Big companies know more about you than you could ever imagine – here’s how

Man looking at data in office
YakobchukOlena/iStock

Data mining is the analysis of large amounts of data to discover patterns and knowledge. In fact, data mining is also known as data discovery or knowledge discovery.

Data mining uses statistics, principles of machine learning (ML), artificial intelligence (AI), and vast amounts of data (often from databases or data sets) to identify patterns in a way that’s as automated and useful as possible.

What Does Data Mining Do?

Data mining has two primary objectives: description and prediction.

First, data mining describes the insights and knowledge obtained from analyzing patterns in data. Second, data mining uses the descriptions of recognized data patterns to predict future patterns.

For example, if you have spent time browsing on a shopping website for books about how to identify different types of plants, the data mining services working behind the scenes on that website log a description of your searches in connection with your profile. When you log in again two weeks later, the website’s data mining services use the descriptions of your previous searches to predict your current interests and offer personalized shopping recommendations that include books about identifying plants.

How Data Mining Works

Data mining works using algorithms, sets of instructions that tell a computer or process how to do a task, to discover different types of patterns within data. A few of the different pattern recognition methods used in data mining include cluster analysis, anomaly detection, association learning, data dependencies, decision trees, regression models, classifications, outlier detection, and neural networks.

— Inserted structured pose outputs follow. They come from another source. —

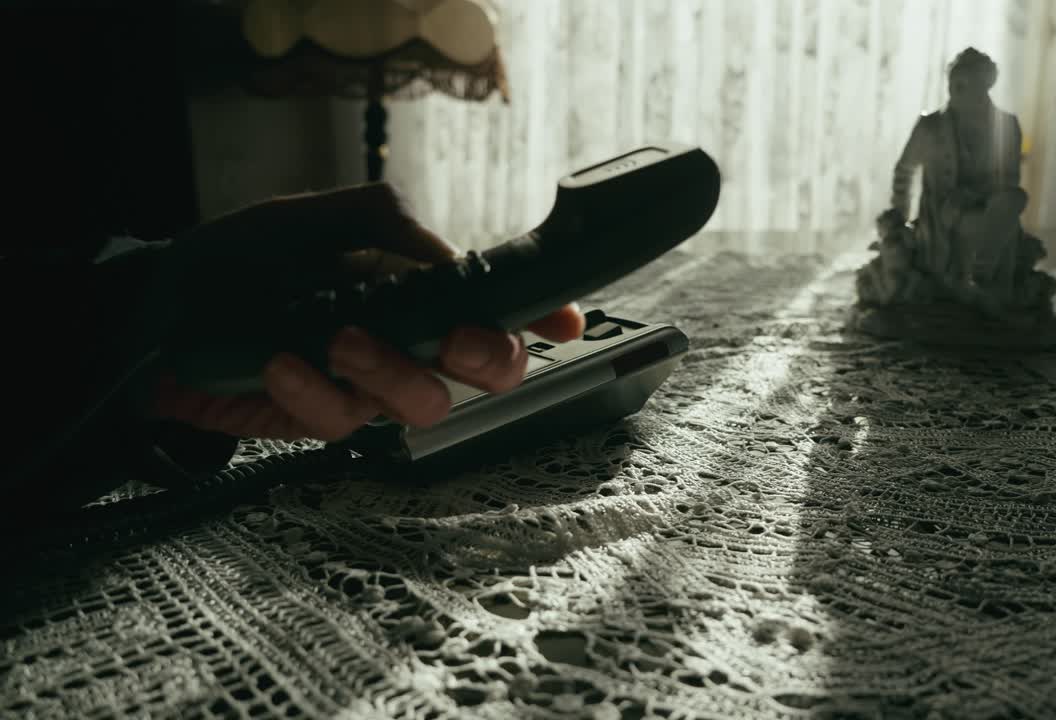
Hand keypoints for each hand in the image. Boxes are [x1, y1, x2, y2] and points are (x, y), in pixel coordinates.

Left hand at [145, 183, 585, 441]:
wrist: (156, 312)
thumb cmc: (238, 256)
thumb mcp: (314, 214)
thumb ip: (385, 219)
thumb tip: (449, 257)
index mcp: (421, 283)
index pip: (501, 302)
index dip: (545, 315)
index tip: (564, 319)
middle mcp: (411, 336)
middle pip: (491, 368)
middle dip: (488, 356)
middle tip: (455, 336)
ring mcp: (372, 383)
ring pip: (428, 404)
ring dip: (395, 372)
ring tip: (340, 339)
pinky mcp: (327, 417)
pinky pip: (347, 420)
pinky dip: (316, 393)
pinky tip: (282, 360)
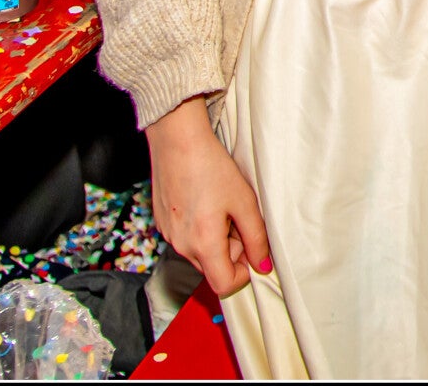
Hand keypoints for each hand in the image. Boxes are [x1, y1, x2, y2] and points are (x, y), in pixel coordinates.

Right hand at [146, 97, 270, 296]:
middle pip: (213, 268)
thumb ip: (257, 238)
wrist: (178, 142)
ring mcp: (169, 236)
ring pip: (201, 253)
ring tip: (223, 206)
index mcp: (202, 244)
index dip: (244, 274)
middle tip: (240, 217)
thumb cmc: (212, 168)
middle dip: (233, 251)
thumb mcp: (244, 201)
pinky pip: (187, 239)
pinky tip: (206, 201)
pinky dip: (201, 229)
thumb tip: (264, 266)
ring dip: (217, 239)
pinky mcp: (163, 224)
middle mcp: (181, 246)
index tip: (254, 250)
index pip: (224, 285)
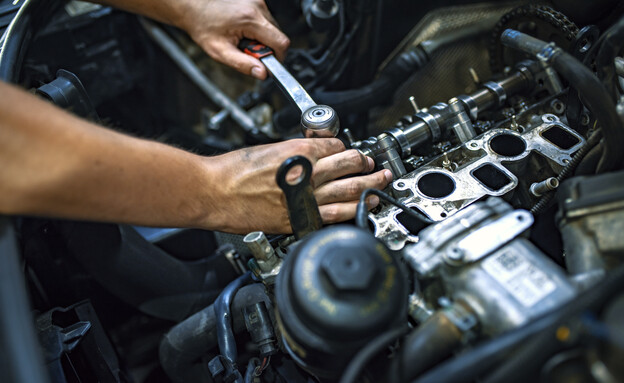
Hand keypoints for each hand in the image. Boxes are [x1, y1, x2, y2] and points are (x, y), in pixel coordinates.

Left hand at [179, 0, 289, 78]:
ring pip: (272, 28)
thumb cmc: (204, 26)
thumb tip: (262, 73)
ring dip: (261, 38)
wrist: (194, 7)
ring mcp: (257, 1)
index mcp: (251, 19)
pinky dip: (257, 29)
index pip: (281, 43)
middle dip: (266, 48)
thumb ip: (243, 64)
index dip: (278, 57)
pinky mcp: (256, 0)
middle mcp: (257, 6)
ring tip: (242, 37)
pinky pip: (265, 20)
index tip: (267, 63)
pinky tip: (242, 29)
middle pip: (278, 35)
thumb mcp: (220, 52)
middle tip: (247, 50)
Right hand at [203, 138, 391, 233]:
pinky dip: (352, 211)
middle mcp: (308, 173)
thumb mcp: (269, 149)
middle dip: (367, 164)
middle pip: (351, 165)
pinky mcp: (298, 219)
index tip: (349, 152)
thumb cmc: (233, 171)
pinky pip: (334, 216)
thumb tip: (312, 154)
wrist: (214, 192)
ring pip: (350, 191)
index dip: (346, 148)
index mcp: (300, 151)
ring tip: (379, 185)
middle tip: (375, 165)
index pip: (337, 146)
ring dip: (370, 187)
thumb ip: (295, 151)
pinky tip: (362, 208)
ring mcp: (306, 198)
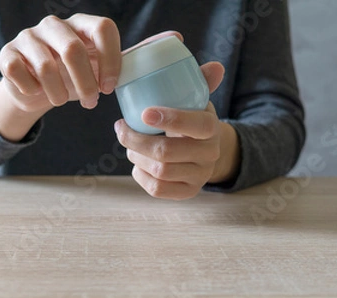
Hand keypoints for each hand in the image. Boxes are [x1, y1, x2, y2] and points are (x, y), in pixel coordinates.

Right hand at [0, 14, 121, 112]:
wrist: (34, 90)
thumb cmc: (69, 78)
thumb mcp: (93, 72)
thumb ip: (110, 70)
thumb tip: (130, 78)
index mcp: (81, 24)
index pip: (103, 28)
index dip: (110, 59)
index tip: (109, 87)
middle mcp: (54, 25)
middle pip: (73, 49)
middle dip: (85, 83)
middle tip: (90, 103)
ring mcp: (28, 36)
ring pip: (46, 67)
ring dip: (58, 94)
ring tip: (61, 101)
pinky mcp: (8, 53)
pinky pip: (19, 73)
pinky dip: (32, 90)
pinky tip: (36, 92)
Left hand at [115, 62, 240, 199]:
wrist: (204, 152)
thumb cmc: (191, 120)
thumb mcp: (197, 101)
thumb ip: (202, 81)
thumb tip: (215, 66)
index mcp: (212, 128)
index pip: (197, 125)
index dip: (171, 119)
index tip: (145, 112)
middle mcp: (210, 155)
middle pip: (167, 152)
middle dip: (136, 140)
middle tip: (121, 129)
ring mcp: (199, 176)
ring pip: (159, 171)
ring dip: (136, 156)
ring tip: (129, 144)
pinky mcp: (188, 192)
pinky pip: (157, 189)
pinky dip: (140, 175)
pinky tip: (138, 164)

While data mining can be used to describe and predict patterns in all different kinds of data, the use many people encounter most often, even if they don’t realize it, is to describe patterns in your purchasing choices and behaviors to predict likely future purchasing decisions.

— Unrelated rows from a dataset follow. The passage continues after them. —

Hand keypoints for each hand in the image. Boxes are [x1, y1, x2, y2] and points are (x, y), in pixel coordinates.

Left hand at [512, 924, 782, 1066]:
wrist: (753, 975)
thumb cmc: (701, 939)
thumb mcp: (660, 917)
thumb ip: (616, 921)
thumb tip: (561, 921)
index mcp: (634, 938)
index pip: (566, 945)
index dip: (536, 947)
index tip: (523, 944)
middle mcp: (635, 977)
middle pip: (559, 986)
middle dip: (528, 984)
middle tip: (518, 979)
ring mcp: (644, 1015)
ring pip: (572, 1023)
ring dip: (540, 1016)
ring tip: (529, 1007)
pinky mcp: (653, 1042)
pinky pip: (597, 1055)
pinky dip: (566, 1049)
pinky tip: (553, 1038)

As an example, have you ever wondered how Facebook always seems to know what you’ve been looking at online and shows you ads in your newsfeed related to other sites you’ve visited or your web searches?

Facebook data mining uses information stored in your browser that tracks your activities, such as cookies, together with its own knowledge of your patterns based on your previous use of Facebook’s service to discover and predict products or offerings you may be interested in.

What Kind of Data Can Be Mined?

Depending on the service or store (physical stores use data mining also), a surprising amount of data about you and your patterns can be mined. Data collected about you may include what type of vehicle you drive, where you live, places you’ve traveled, magazines and newspapers you subscribe to, and whether or not you are married. It can also determine whether or not you have children, what your hobbies are, which band you like, your political leanings, what you buy online, what you buy in physical stores (often through customer loyalty reward cards), and any details you share about your life on social media.

For instance, retailers and fashion-based publications targeted at teenagers use insights from data mining photos on social media services like Instagram and Facebook to predict fashion trends that will lure in teen shoppers or readers. The insights discovered through data mining can be so precise that some retailers can even predict if a woman might be pregnant, based on very specific changes in her buying choices.

The retailer, Target, is reported to be so accurate with predicting pregnancy based on patterns in buying history that it mailed coupons for baby products to a young lady, giving away her pregnancy secret before she told her family.

Data mining is everywhere, however, much of the information discovered and analyzed about our buying habits, personal preferences, choices, finances, and online activities is used by stores and services with the intention of enhancing customer experience.